Despite having only the powers of a food-supplies commissar, Stalin imposed himself on all the military and civil authorities in the vicinity: Andrei Snesarev, commander of the North Caucasus Front; Sergei Minin, chair of the Tsaritsyn Soviet; and Kamil Yakubov, leader of the food-supplies missions in the region. If Stalin wanted to be known as a fighting man, he had to do something unusual. The Whites had cut the railway line between Tsaritsyn and Kotelnikovo. Stalin braved danger by going out to inspect the situation. This was not typical of him: during the rest of the Civil War and throughout the Second World War he avoided any such venture.8 But from Tsaritsyn he took an armoured train down to Abganerovo-Zutovo where a railway-repair brigade was at work restoring the line. Putting his life at risk, he returned two days later with his reputation enhanced.9 Back in Tsaritsyn Stalin called together the city functionaries and, parading his authority as a member of the Party Central Committee and Sovnarkom, announced a total reorganisation of the military command in Tsaritsyn. He was making his bid for supremacy on the North Caucasus Front.

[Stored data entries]
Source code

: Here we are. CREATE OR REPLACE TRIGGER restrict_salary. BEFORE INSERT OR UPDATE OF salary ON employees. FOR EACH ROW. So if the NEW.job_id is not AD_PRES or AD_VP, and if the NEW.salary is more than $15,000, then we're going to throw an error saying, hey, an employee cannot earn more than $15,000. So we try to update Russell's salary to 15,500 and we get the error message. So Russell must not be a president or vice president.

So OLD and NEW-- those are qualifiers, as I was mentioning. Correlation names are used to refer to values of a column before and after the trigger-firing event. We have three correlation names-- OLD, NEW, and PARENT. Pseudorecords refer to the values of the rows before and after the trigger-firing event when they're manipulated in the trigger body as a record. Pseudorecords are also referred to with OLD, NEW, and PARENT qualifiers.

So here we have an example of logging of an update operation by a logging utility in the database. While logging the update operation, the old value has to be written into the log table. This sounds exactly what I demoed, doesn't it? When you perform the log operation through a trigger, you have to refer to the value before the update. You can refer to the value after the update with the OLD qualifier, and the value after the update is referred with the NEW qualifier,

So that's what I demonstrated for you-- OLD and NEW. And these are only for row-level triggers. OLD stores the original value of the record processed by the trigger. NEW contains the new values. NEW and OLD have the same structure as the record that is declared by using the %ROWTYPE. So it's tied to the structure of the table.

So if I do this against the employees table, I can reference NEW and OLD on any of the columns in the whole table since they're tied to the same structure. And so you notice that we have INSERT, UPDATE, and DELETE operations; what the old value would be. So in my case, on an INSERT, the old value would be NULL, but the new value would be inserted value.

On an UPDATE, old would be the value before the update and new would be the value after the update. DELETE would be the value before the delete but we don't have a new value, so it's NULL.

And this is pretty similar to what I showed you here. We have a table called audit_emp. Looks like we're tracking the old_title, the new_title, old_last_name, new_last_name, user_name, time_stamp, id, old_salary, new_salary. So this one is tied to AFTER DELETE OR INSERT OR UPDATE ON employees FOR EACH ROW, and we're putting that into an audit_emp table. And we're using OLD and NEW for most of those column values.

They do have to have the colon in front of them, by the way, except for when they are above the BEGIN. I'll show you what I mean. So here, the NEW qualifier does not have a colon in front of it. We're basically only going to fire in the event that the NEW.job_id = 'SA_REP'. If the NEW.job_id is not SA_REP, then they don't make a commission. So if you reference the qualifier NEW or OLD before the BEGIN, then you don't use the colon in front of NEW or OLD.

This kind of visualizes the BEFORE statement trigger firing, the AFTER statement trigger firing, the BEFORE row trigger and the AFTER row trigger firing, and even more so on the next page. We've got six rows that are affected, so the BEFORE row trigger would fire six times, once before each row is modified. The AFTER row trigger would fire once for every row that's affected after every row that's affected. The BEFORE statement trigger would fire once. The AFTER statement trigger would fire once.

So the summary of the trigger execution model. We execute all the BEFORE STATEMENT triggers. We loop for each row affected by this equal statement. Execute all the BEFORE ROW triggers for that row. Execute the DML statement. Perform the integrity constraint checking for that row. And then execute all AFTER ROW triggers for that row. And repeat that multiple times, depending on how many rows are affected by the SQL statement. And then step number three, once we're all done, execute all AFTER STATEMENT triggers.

[What to work on]
According to the passage on Stalin at Tsaritsyn, where did he travel by armoured train? The records play no part in the work here.

[Expected answer]
He traveled down to Abganerovo-Zutovo, where a railway-repair brigade was restoring the line.